FactualOnly official government data
ComprehensiveIntegrated federal, state and local government data
ContextualRelevant statistics and historical trends
ComprehensibleLogically organized by government mission
UnbiasedNo political agenda or commercial motive

The Need For Open Data in India

It has become a common spectacle for us to see political parties claiming what they have achieved, they are opposite to reality. This is where Data could help bring the real facts for citizens.

Media focuses on many unwanted topics to confuse readers, one of them being how many foreign trips the current Prime Minister Narendra Modi has been on. And this number is compared to his predecessors. Best for government to provide all such data officially from data.gov.in.

Many may not be aware, as part of Digital India program the govt of India has a developed platform Open Government Data (OGD) Platform India – Data.gov.in, built on Drupal. This is a joint initiative of Government of India and US Government.  A good number of countries today are having Open Data sites.

There are many good reports & visualizations available on Data.gov.in but I wish the raw data was made available to Data Scientists to build some interesting models & reports (I still think it is available on data.gov.in but I am not finding it). We need access to datasets the way it is provided in the US by Data.gov.

Do we know how many employees Govt of India has?

Govt Jobs in Data Science

Private sector in India has Data Science departments. Were you aware these positions exist in Govt of India today?
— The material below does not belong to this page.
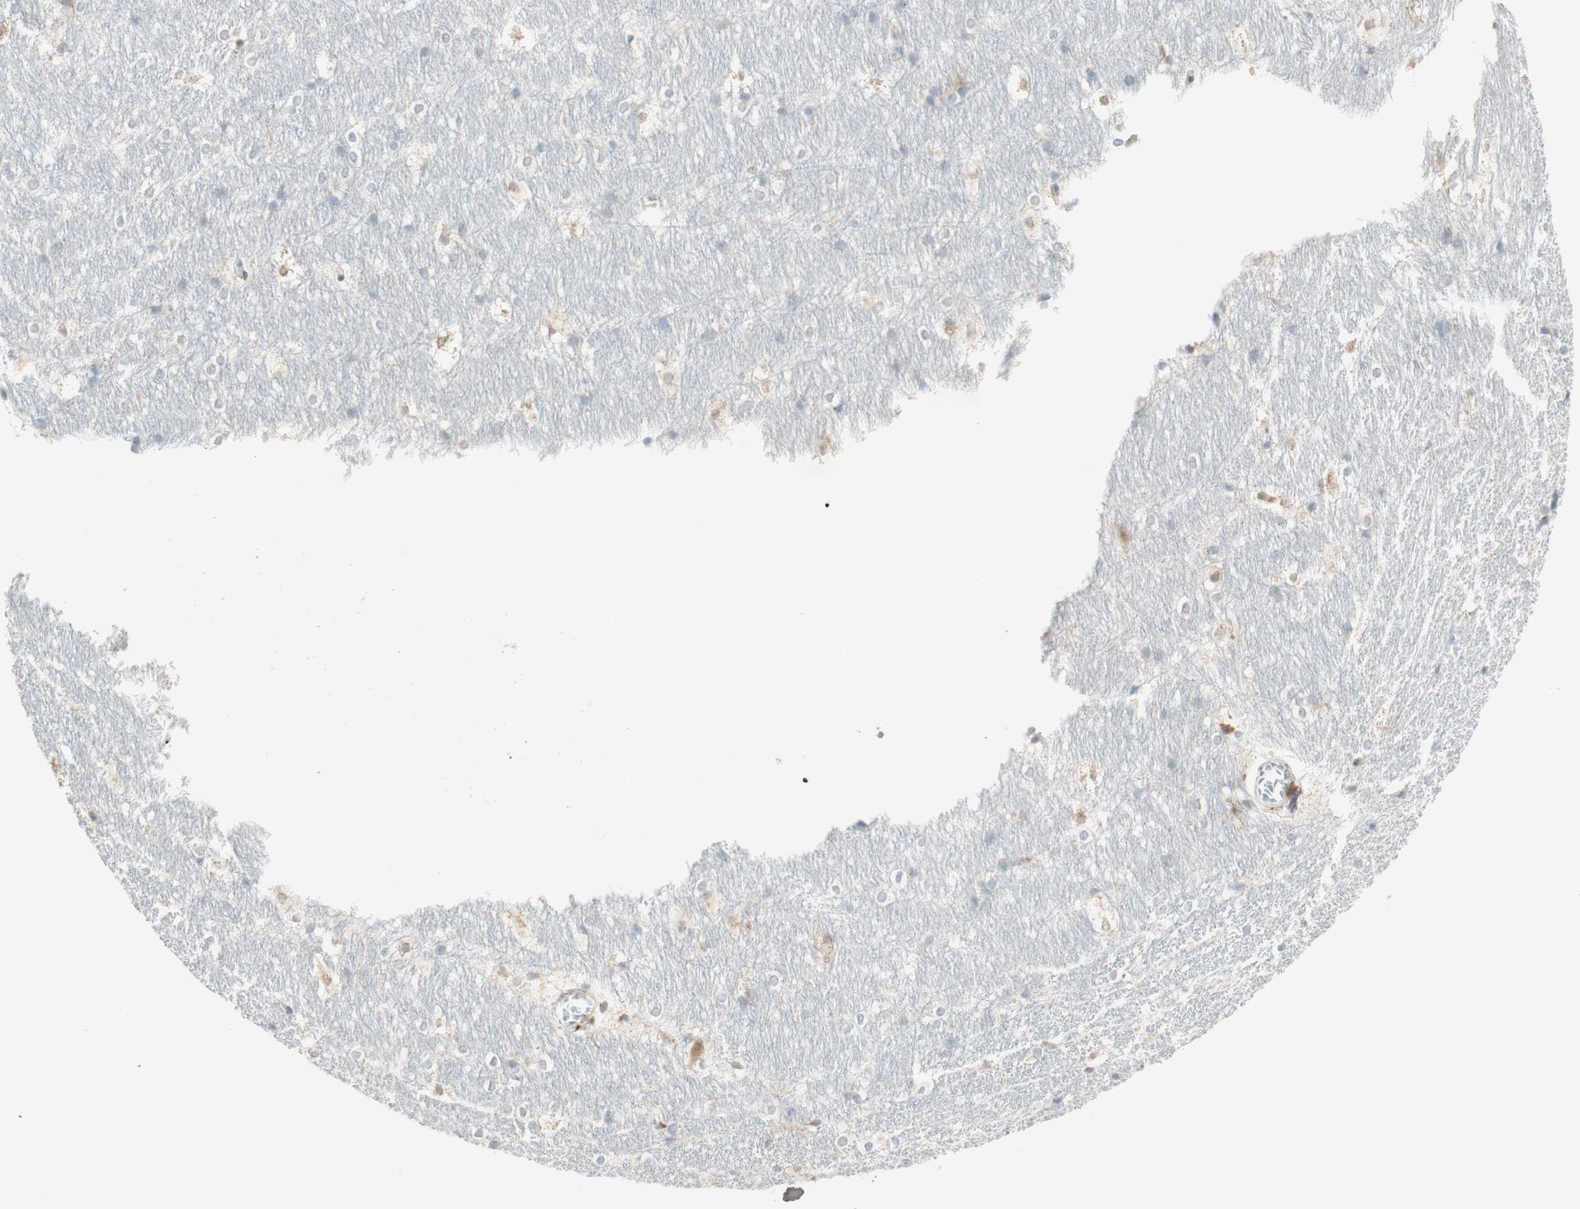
{"staining": {"intensity": "weak", "quantity": "25%-75%", "location": "cytoplasmic/membranous"}, "tissue": "hippocampus", "cell_type": "Glial cells", "image_type": "normal", "snomed": [{"axis": "morphology", "description": "Normal tissue, NOS"}, {"axis": "topography", "description": "Hippocampus"}], "caption": "Brown immunohistochemical staining in normal human hippocampus reveals weak cytoplasmic/membranous expression in approximately 25%-75% of glial cells. Immunohistochemistry stains the protein in brown and the nuclei are stained blue.", "gene": "GAPT", "patient": {"sex": "female", "age": 19}}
  1. Head Big Data Initiative, Department of Science & Technology
  2. Director, Data Management and Dissemination Division, (Chief Data Officer) Reserve Bank of India
  3. Head – Data Analytics Cell, NITI Aayog

I learnt about the above positions from Data Science Congress. On browsing DST, RBI and NITI Aayog sites I wasn’t able to find a page(s) which talked about their work in Data Science. #fail

Conclusion

Data.gov.in and Data.gov are similar, they are the official providers of government data. India needs a third party to build, analyse reports on the lines of USAFacts.org. There are many data enthusiasts these days in the country who could crowdsource their talent / passion / energy to work on this interesting project.

Govt of India and State Govts need to provide a lot more data for public consumption. It increases accountability on various govt departments which is in the interest of the country.

Only two states in India have an Open Data Policy: Sikkim & Telangana.

India should champion this first in English, then make all the reports available in all Indian languages (not just Hindi). The data is structured and to create reports from structured data in multiple Indian languages is very much achievable.